Watch Superorganism Perform “Something For Your M.I.N.D.”.
As the lights went down and the projectors went up, blasting a pitch-shifted message from found footage of a bandmate roaming in the woods à la Blair Witch Project, members of Superorganism marched on stage in red raincoats looking somewhere between fashionable retro-chic trendsetters and members of a brightly colored cult. Ringing triangles, holding up glowing miniature models of the moon, and painted by projected digital noise, the backup singers’ entrance is jarring to the senses but creates a palpable excitement for what’s to come from the confusion.
Watch Superorganism Perform “Everybody Wants To Be Famous”.
Then the diminutive lead vocalist Orono Noguchi joined them in what had to be the most comfortable outfit in the venue (sweatshirt, sweatpants, and slides). With a near emotionless gaze as she prepared to perform, her whole aesthetic could only be described as “terminally chill.” But as the self titled song of their self titled album began, she instantly mesmerized the crowd with an intangible magnetism that kept the audience charmed and dancing the rest of the night.
Superorganism’s songs translate to a live setting amazingly well. The grooves feel funkier, the lyrics seem more frolicsome, the drums knock harder, and the sing alongs become sing songier. They combine the animated whimsy of The Presidents of the United States of America with the concise songwriting of Pavement. Their stage show is thoroughly entertaining. It included a 5 minute Q&A interlude with Orono, synchronized dance moves throughout, and having as many people from the audience that could possibly fit on stage joining them for the finale.
Watch Superorganism Perform “Prawn Song”. Full Performance Below.

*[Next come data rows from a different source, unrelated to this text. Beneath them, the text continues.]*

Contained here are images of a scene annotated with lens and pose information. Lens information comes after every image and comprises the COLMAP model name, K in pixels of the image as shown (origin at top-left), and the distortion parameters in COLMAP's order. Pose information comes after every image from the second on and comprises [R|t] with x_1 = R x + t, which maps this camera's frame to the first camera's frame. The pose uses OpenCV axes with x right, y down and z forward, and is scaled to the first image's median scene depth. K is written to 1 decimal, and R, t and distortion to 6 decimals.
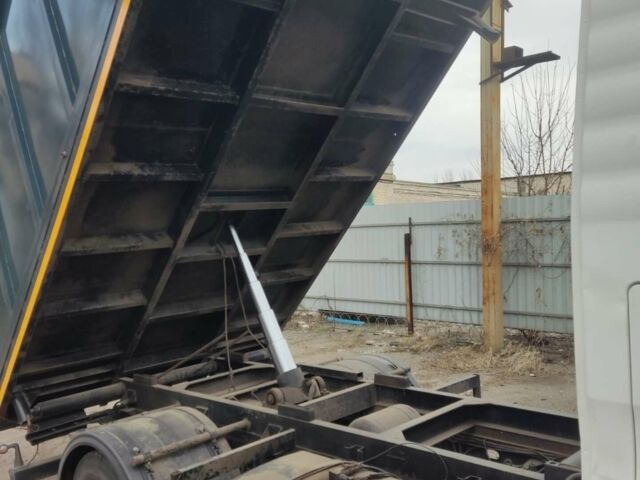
lens RADIAL K [[656.3, 0, 330.9], [0, 656.3, 239.8], [0, 0, 1]] dist [0.100117, -0.002300]
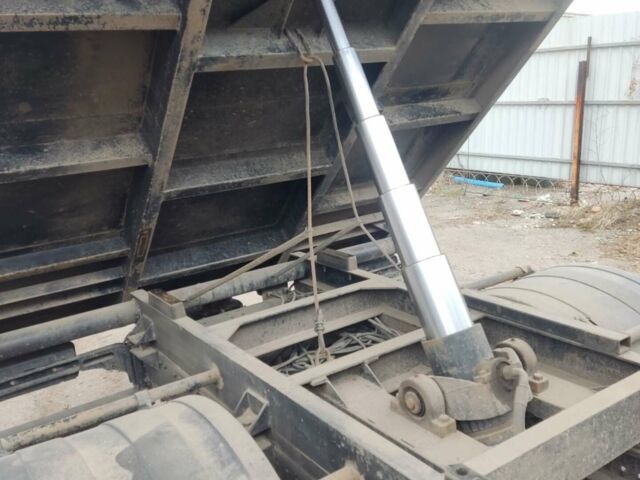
lens RADIAL K [[656.3, 0, 330.9], [0, 656.3, 239.8], [0, 0, 1]] dist [0.100117, -0.002300]
pose [[0.986440, 0.034648, -0.160425, -0.059540], [0.001459, 0.975573, 0.219669, 0.039571], [0.164118, -0.216924, 0.962294, 0.470266]]
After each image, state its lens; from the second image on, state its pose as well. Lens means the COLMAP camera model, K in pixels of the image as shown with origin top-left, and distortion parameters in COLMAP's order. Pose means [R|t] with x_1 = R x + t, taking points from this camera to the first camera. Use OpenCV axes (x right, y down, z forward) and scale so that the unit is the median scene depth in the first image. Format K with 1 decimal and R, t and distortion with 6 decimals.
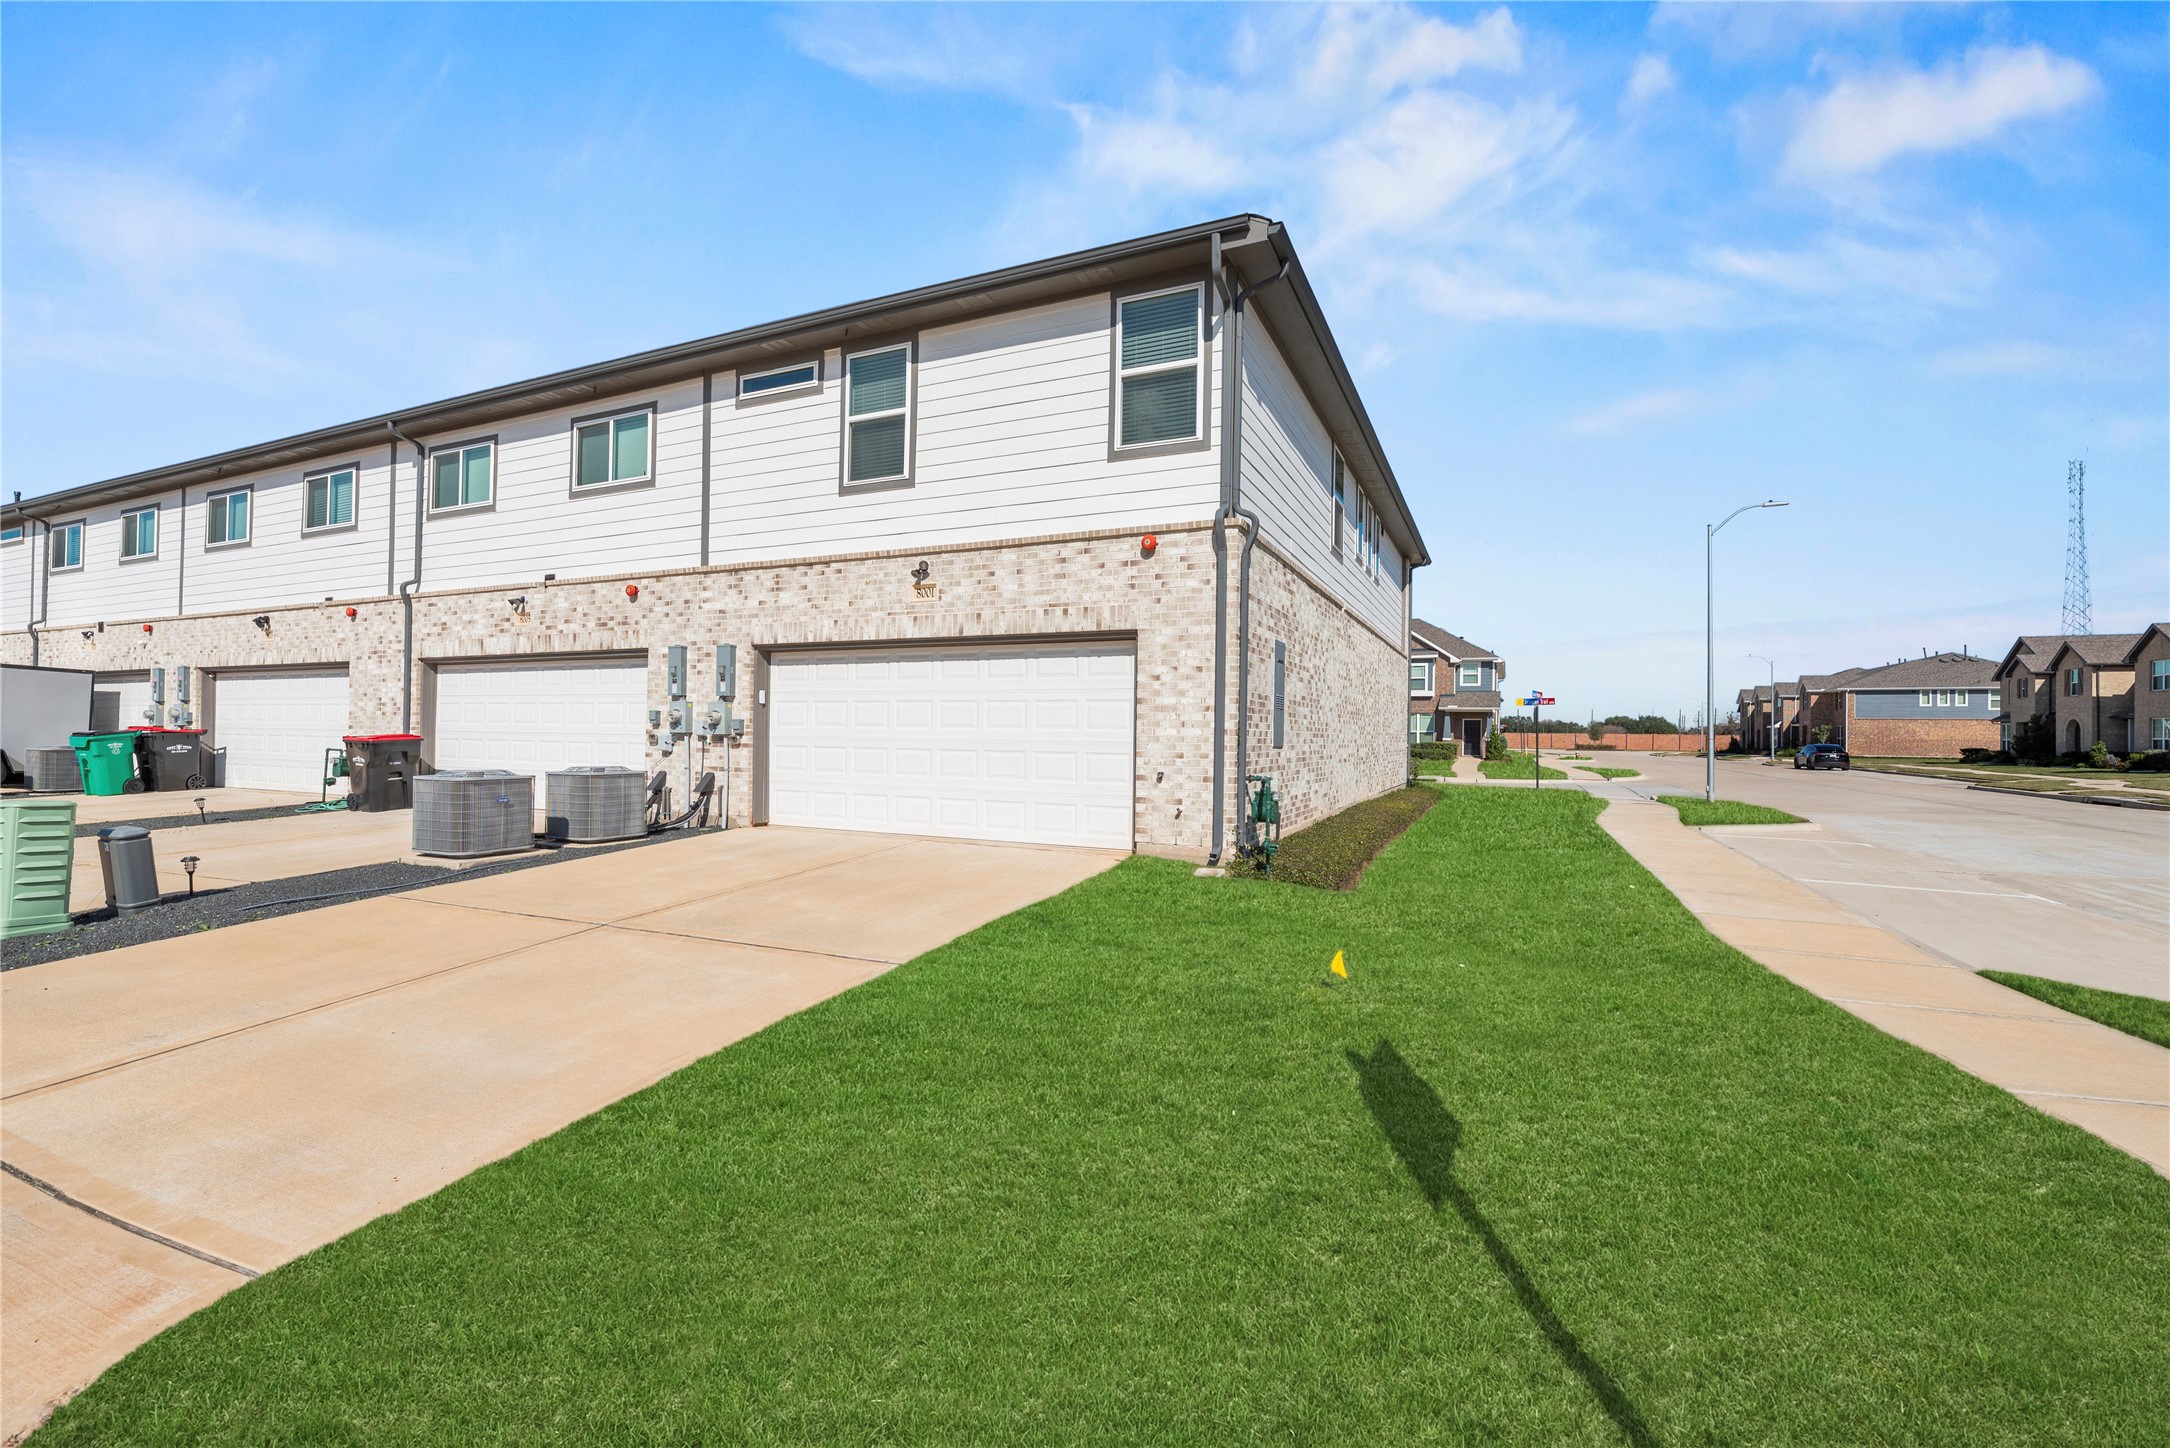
lens RADIAL K [[931.3, 0, 1080.1], [0, 931.3, 720.7], [0, 0, 1]] dist [0.000331, -0.000463]
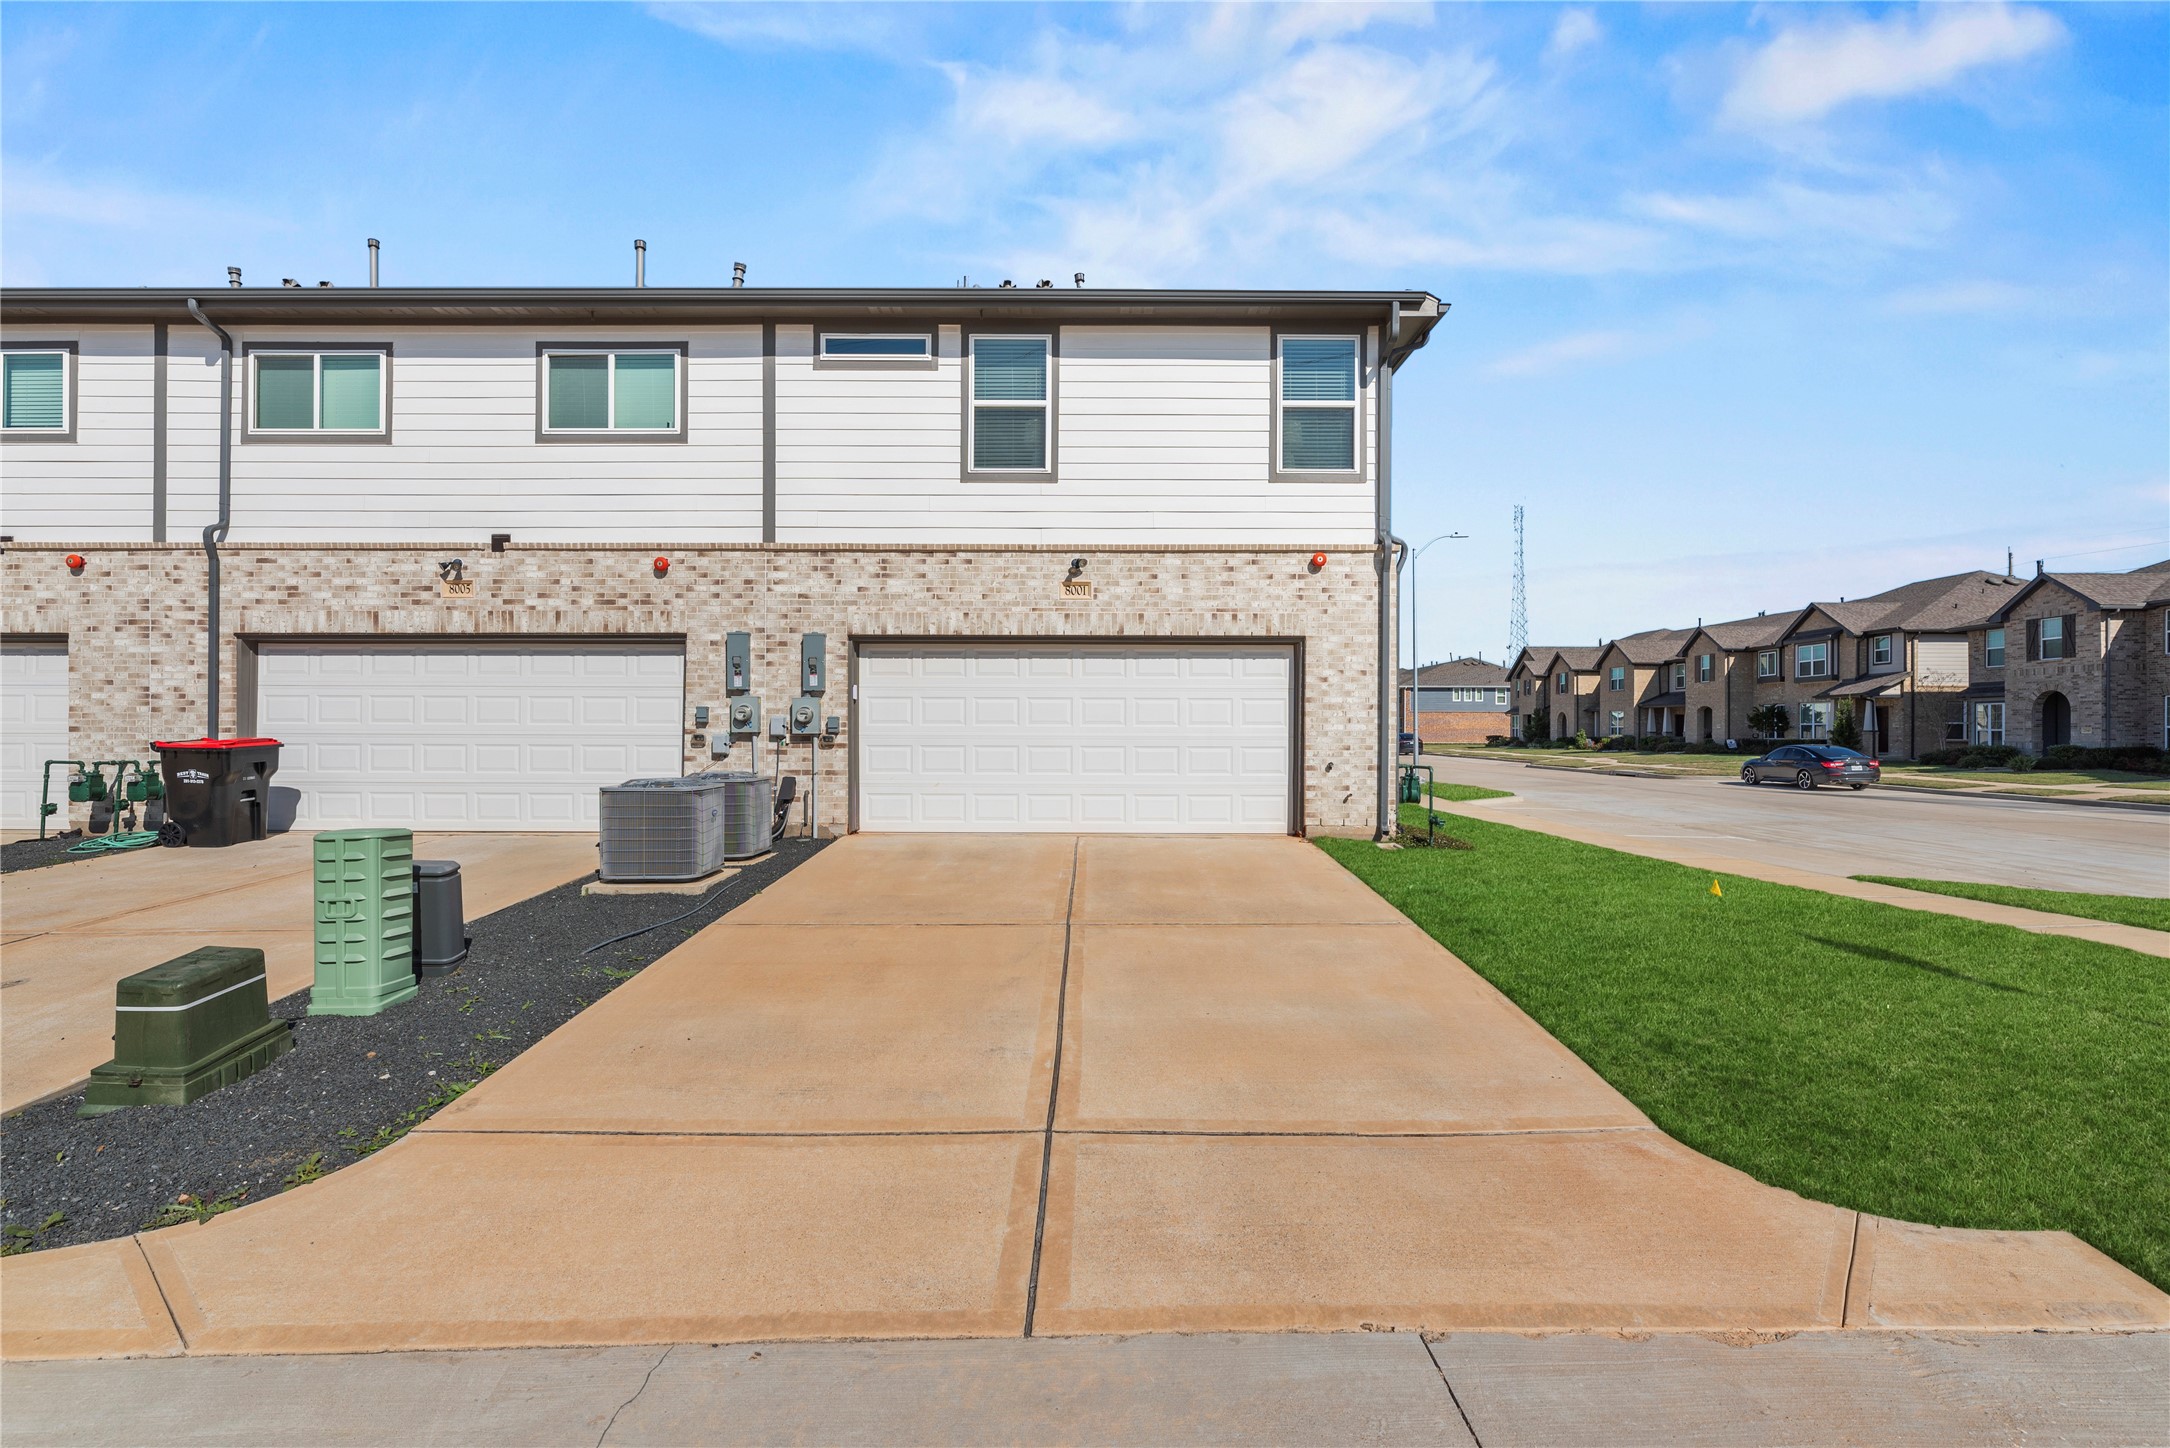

The band’s sense of irony and wit shine throughout and Orono intermittently joked about them being a “damn indie hype band.” It’s a fair assessment. They came out the gate hot. Every major music publication deemed them the next big thing and even a “DIY version of a big budget hit factory.” It’s easy to write off something that seems cooked up in a meme based indie-pop science lab, but seeing is believing. They turned me from skeptic to super[organism]fan over night.